# [Task details]
Extract from the data below the lines that begin at the one containing "Total Revenue" and end after the one containing "Which series contains the highest Y value?", and reproduce them without any change.
* * *
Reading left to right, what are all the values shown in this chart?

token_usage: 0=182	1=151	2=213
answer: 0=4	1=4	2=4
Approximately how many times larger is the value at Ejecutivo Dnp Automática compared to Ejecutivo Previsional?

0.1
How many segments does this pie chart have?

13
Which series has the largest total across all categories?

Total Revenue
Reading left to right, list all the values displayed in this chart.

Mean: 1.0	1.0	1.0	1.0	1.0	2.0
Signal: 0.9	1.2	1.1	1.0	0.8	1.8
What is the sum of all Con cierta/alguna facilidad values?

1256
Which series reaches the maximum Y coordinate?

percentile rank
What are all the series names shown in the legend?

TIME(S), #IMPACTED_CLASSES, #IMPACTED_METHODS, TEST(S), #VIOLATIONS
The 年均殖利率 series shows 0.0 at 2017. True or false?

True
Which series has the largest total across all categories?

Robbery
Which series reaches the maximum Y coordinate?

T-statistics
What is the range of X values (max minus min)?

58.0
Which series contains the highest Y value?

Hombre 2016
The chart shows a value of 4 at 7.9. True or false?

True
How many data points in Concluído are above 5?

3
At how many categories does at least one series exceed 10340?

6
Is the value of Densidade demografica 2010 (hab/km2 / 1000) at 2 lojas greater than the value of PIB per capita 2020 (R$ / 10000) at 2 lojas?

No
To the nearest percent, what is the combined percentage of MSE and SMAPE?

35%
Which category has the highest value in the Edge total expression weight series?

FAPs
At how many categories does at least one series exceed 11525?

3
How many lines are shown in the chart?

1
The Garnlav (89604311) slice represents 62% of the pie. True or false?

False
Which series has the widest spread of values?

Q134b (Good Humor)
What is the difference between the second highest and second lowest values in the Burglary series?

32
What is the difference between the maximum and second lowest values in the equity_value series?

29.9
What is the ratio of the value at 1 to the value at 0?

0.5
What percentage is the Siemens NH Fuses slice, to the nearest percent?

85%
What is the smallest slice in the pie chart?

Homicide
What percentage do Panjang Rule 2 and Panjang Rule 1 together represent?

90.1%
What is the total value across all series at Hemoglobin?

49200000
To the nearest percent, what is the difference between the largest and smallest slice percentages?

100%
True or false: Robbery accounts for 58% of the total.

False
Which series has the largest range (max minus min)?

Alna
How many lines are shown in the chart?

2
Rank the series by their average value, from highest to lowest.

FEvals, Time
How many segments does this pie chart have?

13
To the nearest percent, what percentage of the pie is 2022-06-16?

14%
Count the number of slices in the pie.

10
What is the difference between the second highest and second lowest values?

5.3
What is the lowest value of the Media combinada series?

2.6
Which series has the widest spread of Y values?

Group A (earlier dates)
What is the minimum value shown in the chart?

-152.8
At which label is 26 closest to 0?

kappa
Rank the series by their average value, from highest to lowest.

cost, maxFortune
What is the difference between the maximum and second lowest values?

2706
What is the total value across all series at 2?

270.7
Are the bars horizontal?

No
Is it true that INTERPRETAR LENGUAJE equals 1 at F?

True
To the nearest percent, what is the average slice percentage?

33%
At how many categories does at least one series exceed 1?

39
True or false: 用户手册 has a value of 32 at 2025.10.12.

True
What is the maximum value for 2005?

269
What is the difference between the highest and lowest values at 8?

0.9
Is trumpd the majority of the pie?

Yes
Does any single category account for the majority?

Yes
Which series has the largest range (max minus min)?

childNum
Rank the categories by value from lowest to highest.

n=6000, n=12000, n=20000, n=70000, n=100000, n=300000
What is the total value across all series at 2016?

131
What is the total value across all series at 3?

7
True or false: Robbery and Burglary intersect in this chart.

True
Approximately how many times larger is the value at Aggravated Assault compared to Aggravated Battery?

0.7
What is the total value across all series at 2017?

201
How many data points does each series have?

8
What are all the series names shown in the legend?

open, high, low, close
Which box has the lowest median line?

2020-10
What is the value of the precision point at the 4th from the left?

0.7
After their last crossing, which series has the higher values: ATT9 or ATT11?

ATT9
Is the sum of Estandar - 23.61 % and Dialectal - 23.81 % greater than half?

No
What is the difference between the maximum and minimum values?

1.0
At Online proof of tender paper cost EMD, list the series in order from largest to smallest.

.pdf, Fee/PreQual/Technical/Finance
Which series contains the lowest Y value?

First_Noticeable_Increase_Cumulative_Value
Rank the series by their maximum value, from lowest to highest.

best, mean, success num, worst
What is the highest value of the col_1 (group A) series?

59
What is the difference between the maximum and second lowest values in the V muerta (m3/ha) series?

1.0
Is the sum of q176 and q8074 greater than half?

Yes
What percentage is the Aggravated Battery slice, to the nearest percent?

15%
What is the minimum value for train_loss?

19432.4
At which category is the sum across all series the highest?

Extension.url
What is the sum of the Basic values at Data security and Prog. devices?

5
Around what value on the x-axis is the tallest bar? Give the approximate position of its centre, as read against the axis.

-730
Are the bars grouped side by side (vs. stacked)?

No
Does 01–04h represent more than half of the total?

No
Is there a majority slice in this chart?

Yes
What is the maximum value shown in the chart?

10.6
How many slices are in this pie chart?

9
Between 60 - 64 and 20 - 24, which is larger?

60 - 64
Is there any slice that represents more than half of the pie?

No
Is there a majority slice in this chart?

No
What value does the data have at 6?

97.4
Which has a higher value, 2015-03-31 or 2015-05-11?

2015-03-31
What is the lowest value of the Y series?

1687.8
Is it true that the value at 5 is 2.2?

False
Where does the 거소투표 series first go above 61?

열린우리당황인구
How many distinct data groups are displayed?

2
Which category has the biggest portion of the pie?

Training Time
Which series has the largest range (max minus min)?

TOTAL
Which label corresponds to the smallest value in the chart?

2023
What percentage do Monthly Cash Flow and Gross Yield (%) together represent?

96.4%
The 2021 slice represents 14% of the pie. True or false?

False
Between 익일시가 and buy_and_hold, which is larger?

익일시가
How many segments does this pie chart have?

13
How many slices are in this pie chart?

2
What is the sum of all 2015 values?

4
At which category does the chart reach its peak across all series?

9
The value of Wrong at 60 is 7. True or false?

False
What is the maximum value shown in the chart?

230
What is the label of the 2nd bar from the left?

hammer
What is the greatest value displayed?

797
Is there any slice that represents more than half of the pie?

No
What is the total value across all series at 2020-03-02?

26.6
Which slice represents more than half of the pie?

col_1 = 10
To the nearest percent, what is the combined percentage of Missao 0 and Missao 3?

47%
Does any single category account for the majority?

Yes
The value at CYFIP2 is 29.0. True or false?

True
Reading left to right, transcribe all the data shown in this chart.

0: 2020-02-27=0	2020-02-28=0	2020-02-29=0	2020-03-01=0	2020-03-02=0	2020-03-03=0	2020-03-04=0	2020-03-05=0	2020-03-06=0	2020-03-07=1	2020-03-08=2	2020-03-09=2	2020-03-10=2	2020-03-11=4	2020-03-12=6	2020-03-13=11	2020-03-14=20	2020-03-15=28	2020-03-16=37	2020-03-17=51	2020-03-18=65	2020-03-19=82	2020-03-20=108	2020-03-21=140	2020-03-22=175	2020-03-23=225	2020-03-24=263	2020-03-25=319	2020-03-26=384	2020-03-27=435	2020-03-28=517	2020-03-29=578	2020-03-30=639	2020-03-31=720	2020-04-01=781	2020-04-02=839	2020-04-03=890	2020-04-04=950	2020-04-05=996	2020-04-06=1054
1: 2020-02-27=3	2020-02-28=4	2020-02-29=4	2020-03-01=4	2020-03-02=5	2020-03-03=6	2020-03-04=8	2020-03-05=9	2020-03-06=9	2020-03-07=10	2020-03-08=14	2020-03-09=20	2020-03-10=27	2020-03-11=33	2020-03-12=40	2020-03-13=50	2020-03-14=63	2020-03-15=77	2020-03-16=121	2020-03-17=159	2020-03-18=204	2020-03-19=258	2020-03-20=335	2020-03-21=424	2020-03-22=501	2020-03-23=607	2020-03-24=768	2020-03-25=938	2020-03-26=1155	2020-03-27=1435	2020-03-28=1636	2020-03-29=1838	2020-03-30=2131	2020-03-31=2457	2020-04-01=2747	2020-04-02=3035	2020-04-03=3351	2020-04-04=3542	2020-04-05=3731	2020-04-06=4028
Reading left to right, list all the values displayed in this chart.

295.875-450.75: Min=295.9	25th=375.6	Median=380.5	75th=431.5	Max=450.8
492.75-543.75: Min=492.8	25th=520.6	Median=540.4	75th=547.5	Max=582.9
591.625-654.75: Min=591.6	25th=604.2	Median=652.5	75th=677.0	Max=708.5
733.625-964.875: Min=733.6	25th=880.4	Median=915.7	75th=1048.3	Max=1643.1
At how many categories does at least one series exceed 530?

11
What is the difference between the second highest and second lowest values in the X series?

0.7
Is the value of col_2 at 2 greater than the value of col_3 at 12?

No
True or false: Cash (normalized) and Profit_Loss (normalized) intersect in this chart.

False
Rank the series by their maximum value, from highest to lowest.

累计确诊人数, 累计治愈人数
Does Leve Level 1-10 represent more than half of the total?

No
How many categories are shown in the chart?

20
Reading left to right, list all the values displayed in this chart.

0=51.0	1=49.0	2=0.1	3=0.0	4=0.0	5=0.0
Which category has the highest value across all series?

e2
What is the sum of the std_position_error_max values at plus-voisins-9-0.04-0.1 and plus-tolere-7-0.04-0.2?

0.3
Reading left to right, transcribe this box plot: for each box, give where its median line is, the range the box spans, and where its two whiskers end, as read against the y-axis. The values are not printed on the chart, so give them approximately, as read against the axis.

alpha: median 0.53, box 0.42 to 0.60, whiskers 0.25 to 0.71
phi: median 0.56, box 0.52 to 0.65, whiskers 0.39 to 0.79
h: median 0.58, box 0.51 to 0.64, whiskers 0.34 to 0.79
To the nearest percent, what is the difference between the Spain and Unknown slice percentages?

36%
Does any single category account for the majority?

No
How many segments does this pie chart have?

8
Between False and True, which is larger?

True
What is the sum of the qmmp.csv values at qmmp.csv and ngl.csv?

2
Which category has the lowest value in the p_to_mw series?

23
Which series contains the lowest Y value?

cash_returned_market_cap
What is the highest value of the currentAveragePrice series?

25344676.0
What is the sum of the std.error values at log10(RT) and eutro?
* * *
# [Answer for this exercise]
Total Revenue
Reading left to right, list all the values displayed in this chart.

Mean: 1.0	1.0	1.0	1.0	1.0	2.0
Signal: 0.9	1.2	1.1	1.0	0.8	1.8
What is the sum of all Con cierta/alguna facilidad values?

1256
Which series reaches the maximum Y coordinate?

percentile rank
What are all the series names shown in the legend?

TIME(S), #IMPACTED_CLASSES, #IMPACTED_METHODS, TEST(S), #VIOLATIONS
The 年均殖利率 series shows 0.0 at 2017. True or false?

True
Which series has the largest total across all categories?

Robbery
Which series reaches the maximum Y coordinate?

T-statistics
What is the range of X values (max minus min)?

58.0
Which series contains the highest Y value?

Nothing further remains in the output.